Return fraud is a major concern for retailers as organized retail crime continues to run rampant throughout the industry, according to Mark Mathews, executive director of research for the National Retail Federation (NRF).
This type of fraud occurs when a person abuses a merchant’s return policy, which can be done through a variety of means. It’s already caused over $100 billion in overall losses for retailers last year, according to recent NRF data.
However, this type of scam isn’t just carried out by organized crime groups, which have grown in scale and complexity. It’s also an issue with everyday customers.
“There are different motivations,” Mathews said. Criminals seek out this type of fraud to generate cash. For instance, in some cases, criminals will look for receipts that were thrown away and use them to return the same item to collect cash, or they will try and replicate receipts for stolen products.
In other cases, customers may seek out this type of scam because they want to use a product before returning it. This type of return fraud is called “wardrobing,” and is one of the most common, according to Mathews.
In 2023, the total return rate was 14.5%. Of those, the NRF expects 13.7% to be fraudulent, according to Mathews.
The issue is that returning items in general is a costly process for retailers. When items are returned, they will be sent to a return center to be inspected, repacked and shipped back to the store if it’s not defective.
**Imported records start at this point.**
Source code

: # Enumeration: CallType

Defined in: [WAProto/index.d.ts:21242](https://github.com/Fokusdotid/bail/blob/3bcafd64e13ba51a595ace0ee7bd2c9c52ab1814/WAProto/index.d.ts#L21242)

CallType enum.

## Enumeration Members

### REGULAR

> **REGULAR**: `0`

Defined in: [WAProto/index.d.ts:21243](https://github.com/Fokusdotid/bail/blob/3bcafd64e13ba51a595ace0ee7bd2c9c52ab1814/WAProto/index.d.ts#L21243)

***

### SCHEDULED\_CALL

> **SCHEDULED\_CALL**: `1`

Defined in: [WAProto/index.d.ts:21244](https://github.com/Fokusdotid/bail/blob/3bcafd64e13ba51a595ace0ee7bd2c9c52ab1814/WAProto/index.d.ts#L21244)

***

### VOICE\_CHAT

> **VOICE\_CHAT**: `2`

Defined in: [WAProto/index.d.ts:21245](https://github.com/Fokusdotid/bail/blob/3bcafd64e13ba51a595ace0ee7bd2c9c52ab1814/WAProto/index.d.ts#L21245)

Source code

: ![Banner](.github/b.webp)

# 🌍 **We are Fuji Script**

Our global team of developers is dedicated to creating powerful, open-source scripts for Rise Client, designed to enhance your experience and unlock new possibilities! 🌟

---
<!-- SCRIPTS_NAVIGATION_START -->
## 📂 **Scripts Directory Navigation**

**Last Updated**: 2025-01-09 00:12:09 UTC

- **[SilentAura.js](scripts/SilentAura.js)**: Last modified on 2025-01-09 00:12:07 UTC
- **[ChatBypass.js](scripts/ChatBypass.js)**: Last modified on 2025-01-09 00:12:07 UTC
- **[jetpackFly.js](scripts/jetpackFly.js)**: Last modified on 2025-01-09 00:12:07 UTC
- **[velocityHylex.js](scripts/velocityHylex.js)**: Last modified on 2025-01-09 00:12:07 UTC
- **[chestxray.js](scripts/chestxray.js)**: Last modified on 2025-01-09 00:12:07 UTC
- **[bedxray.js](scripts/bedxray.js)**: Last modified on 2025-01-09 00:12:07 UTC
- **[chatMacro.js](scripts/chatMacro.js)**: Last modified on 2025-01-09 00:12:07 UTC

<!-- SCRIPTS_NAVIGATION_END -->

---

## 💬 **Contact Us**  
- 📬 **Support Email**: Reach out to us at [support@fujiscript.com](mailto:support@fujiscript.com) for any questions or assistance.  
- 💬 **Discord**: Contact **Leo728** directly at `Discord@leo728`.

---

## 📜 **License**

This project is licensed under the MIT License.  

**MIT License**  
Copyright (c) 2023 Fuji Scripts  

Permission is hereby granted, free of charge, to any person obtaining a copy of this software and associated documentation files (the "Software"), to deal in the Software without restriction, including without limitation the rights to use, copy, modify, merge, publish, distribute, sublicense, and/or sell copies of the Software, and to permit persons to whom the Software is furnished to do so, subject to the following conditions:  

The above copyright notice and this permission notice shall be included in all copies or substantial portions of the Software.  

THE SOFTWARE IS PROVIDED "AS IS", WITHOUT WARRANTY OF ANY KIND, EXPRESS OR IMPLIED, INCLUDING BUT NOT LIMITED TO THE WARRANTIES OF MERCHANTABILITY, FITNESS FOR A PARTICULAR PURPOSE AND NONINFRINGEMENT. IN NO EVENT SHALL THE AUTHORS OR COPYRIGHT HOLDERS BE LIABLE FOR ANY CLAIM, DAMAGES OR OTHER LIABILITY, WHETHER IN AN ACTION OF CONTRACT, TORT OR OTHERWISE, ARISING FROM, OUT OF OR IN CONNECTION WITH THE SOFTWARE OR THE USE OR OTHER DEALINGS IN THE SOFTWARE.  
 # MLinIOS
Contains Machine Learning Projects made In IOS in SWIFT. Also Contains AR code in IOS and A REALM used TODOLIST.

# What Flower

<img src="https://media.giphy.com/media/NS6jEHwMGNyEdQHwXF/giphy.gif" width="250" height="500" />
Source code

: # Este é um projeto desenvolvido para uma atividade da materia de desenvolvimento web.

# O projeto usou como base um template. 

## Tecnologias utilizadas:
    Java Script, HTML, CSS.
But “in many cases, it actually has to be thrown away because it wasn’t handled properly,” Mathews said.
To try and mitigate the process of returns, companies have been making it easier for consumers to understand whether an item is right for them before purchasing.
This includes adding more information about products online and enhancing technology so that customers can virtually try on fashion products or see what a piece of furniture would look like in their home, for instance.